◆ Task to complete ◆
Search the listing for the word "pmat". Copy every line where it is found.

◆ The input ◆
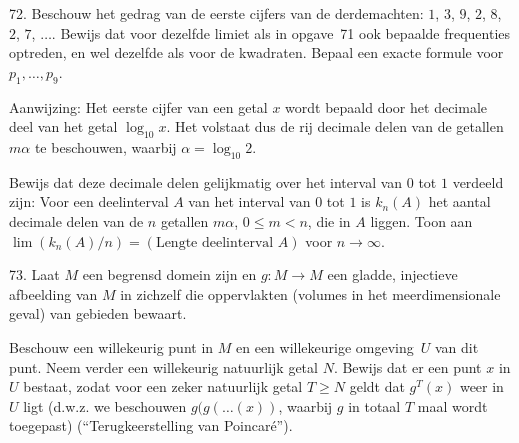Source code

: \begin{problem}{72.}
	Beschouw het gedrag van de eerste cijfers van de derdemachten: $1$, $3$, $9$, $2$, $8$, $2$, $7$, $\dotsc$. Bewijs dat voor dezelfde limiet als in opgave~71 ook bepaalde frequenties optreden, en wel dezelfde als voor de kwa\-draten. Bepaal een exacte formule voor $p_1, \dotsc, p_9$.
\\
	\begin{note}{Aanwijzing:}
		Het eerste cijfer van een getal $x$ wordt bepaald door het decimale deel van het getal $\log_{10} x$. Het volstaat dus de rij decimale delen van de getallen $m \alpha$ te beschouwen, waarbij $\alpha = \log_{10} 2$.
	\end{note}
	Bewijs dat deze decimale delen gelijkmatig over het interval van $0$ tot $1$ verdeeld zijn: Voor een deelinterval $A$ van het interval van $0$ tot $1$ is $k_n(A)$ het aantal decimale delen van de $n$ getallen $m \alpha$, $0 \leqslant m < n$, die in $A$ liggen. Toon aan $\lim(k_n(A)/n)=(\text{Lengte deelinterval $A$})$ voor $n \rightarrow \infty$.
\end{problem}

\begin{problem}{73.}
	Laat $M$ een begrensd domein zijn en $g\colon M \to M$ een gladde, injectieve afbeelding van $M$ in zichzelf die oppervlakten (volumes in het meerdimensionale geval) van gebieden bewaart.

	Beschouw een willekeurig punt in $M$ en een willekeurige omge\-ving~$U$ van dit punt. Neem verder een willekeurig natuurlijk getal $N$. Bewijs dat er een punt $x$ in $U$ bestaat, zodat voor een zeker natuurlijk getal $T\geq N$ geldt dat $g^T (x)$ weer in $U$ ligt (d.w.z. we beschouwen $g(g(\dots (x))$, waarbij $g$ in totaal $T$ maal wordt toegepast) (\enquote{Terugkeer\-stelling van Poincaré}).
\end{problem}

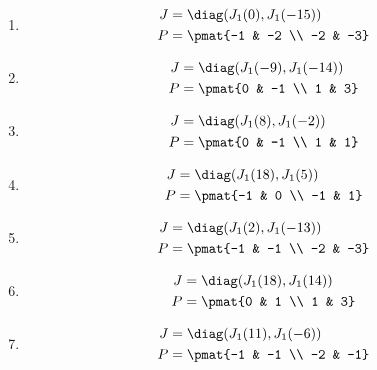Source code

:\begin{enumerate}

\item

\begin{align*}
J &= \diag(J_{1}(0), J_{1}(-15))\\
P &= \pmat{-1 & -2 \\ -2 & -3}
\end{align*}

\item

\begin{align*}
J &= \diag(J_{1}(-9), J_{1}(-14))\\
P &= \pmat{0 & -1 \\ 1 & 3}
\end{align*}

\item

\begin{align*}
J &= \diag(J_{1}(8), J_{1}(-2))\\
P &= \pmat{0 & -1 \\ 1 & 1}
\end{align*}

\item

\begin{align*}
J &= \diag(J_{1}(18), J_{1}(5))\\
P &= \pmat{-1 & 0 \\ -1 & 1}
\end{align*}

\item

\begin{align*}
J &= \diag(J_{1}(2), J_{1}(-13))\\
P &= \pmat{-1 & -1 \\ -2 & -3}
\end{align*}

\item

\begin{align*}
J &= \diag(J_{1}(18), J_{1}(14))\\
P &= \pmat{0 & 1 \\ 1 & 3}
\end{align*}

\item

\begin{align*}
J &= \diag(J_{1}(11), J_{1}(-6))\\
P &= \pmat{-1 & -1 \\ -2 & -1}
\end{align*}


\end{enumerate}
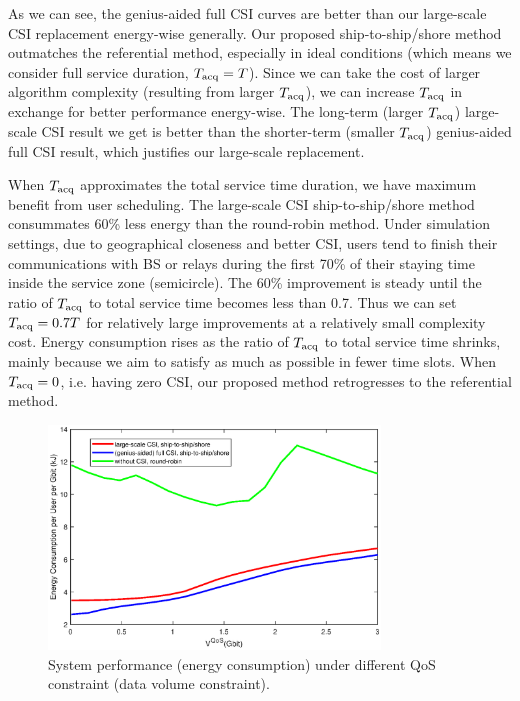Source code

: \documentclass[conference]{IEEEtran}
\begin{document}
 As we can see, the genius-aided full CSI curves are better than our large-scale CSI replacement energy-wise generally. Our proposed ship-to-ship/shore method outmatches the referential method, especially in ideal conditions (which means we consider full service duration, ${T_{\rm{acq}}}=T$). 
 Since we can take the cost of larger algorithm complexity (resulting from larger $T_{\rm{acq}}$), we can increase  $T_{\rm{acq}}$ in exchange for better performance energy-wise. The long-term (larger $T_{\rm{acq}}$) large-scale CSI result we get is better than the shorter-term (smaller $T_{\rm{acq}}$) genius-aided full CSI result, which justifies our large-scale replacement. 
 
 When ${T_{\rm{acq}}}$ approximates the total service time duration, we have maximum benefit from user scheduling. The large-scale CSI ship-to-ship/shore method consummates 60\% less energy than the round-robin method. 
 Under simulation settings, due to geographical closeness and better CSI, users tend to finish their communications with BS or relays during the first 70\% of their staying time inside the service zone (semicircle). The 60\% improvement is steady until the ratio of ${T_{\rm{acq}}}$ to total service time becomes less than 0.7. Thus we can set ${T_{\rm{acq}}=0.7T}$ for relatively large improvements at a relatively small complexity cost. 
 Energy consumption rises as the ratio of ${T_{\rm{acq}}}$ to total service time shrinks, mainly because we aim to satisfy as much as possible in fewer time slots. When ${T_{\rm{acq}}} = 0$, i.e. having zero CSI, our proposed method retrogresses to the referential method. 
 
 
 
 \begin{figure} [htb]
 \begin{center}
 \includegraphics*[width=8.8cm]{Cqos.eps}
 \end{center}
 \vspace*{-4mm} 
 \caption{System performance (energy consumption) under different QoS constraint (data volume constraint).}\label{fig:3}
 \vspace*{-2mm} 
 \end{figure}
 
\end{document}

◆ Result for this exercise ◆
P &= \pmat{-1 & -2 \\ -2 & -3}
P &= \pmat{0 & -1 \\ 1 & 3}
P &= \pmat{0 & -1 \\ 1 & 1}
P &= \pmat{-1 & 0 \\ -1 & 1}
P &= \pmat{-1 & -1 \\ -2 & -3}
P &= \pmat{0 & 1 \\ 1 & 3}
P &= \pmat{-1 & -1 \\ -2 & -1}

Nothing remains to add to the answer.